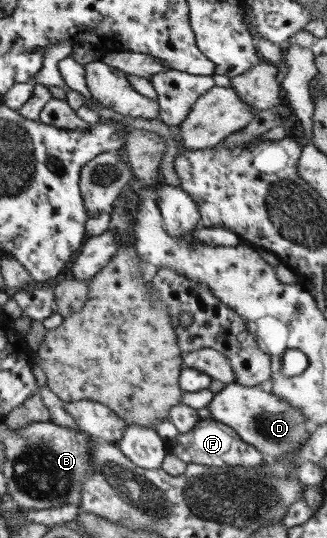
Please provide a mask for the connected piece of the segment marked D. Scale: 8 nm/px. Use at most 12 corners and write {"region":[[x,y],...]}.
{"region":[[226,384],[209,418],[264,462],[287,458],[311,424],[266,385]]}

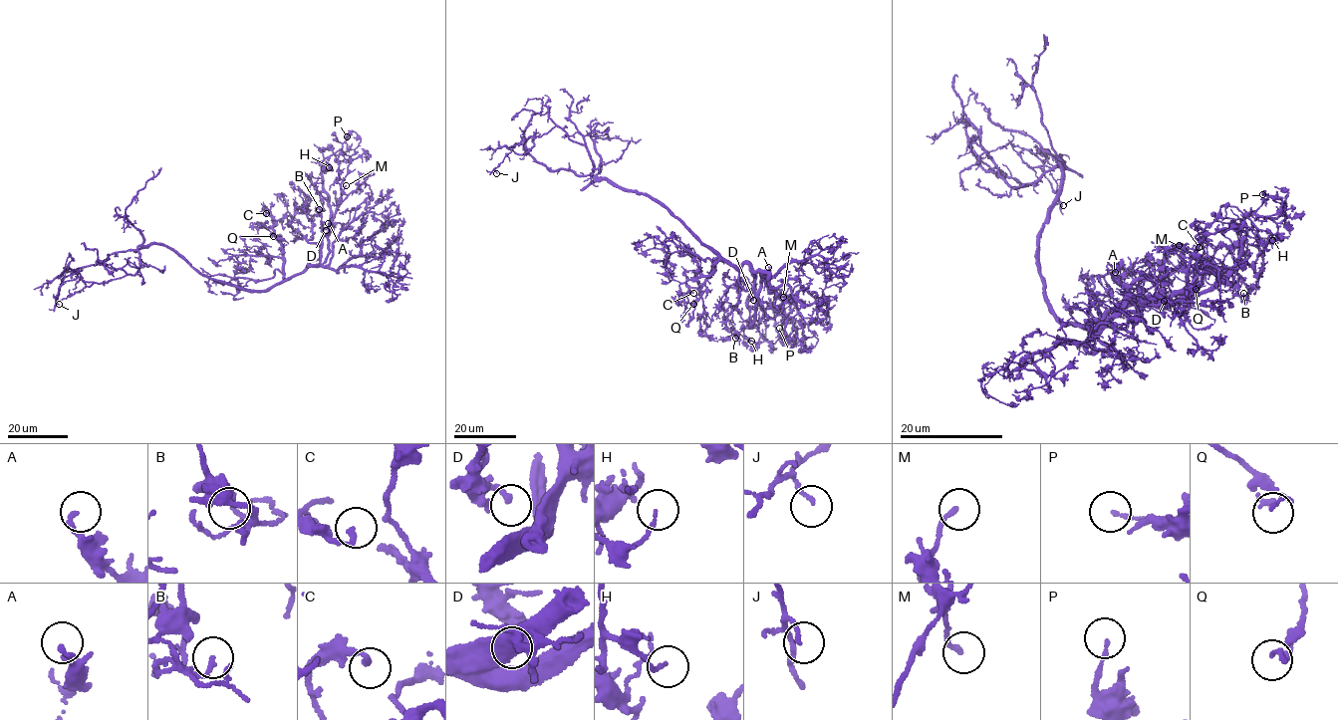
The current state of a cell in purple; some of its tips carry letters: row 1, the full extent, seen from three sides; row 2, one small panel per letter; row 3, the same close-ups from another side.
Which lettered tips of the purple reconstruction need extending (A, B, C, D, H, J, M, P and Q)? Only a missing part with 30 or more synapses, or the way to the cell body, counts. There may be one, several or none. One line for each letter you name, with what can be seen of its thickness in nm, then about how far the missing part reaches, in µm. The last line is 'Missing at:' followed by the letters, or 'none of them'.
Missing at: none of them

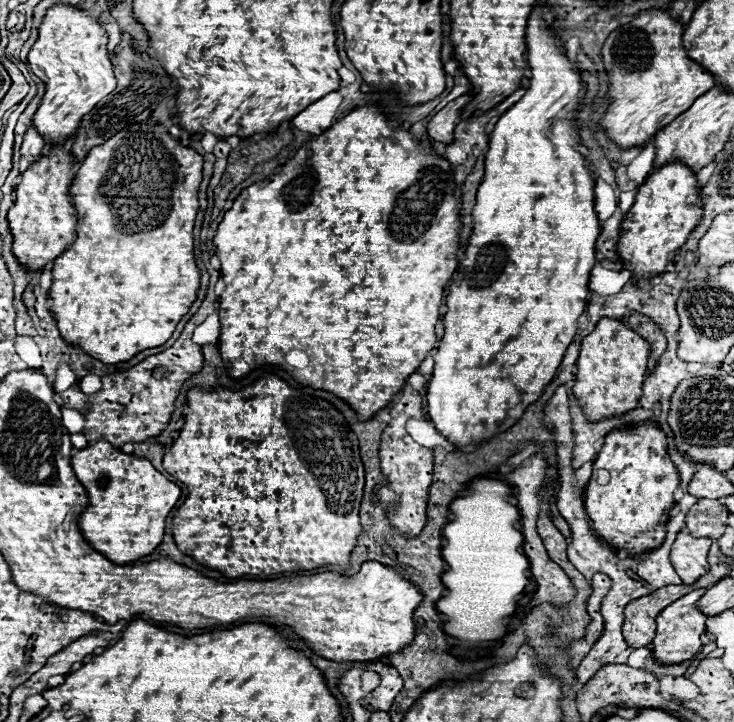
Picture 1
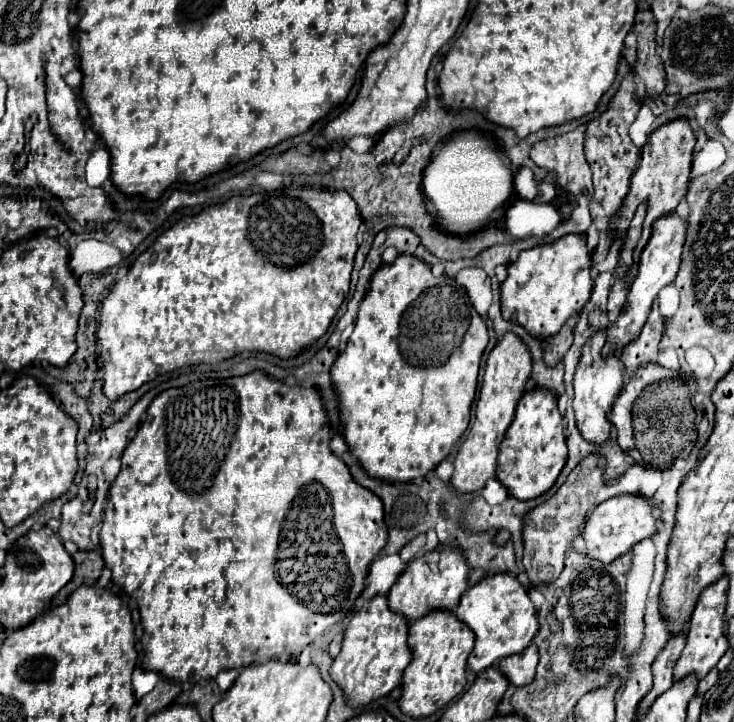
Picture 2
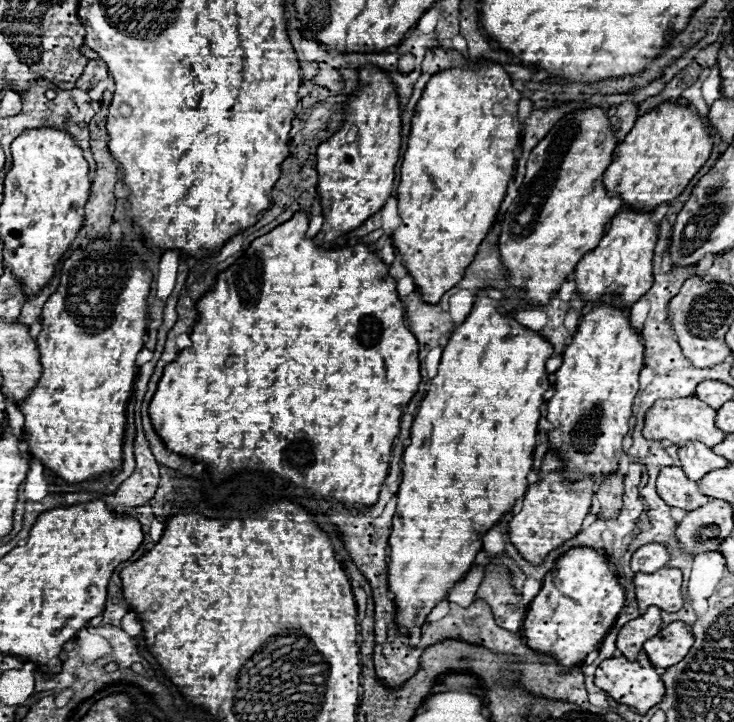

▶ **Aim of the exercise**: Return the entries verbatim, pictures excluded.

▶ **Output of the exercise**:
Please provide a mask for the connected piece of the segment marked D. Scale: 8 nm/px. Use at most 12 corners and write {"region":[[x,y],...]}.
{"region":[[226,384],[209,418],[264,462],[287,458],[311,424],[266,385]]}

The current state of a cell in purple; some of its tips carry letters: row 1, the full extent, seen from three sides; row 2, one small panel per letter; row 3, the same close-ups from another side.
Which lettered tips of the purple reconstruction need extending (A, B, C, D, H, J, M, P and Q)? Only a missing part with 30 or more synapses, or the way to the cell body, counts. There may be one, several or none. One line for each letter you name, with what can be seen of its thickness in nm, then about how far the missing part reaches, in µm. The last line is 'Missing at:' followed by the letters, or 'none of them'.
Missing at: none of them

Picture 1
Picture 2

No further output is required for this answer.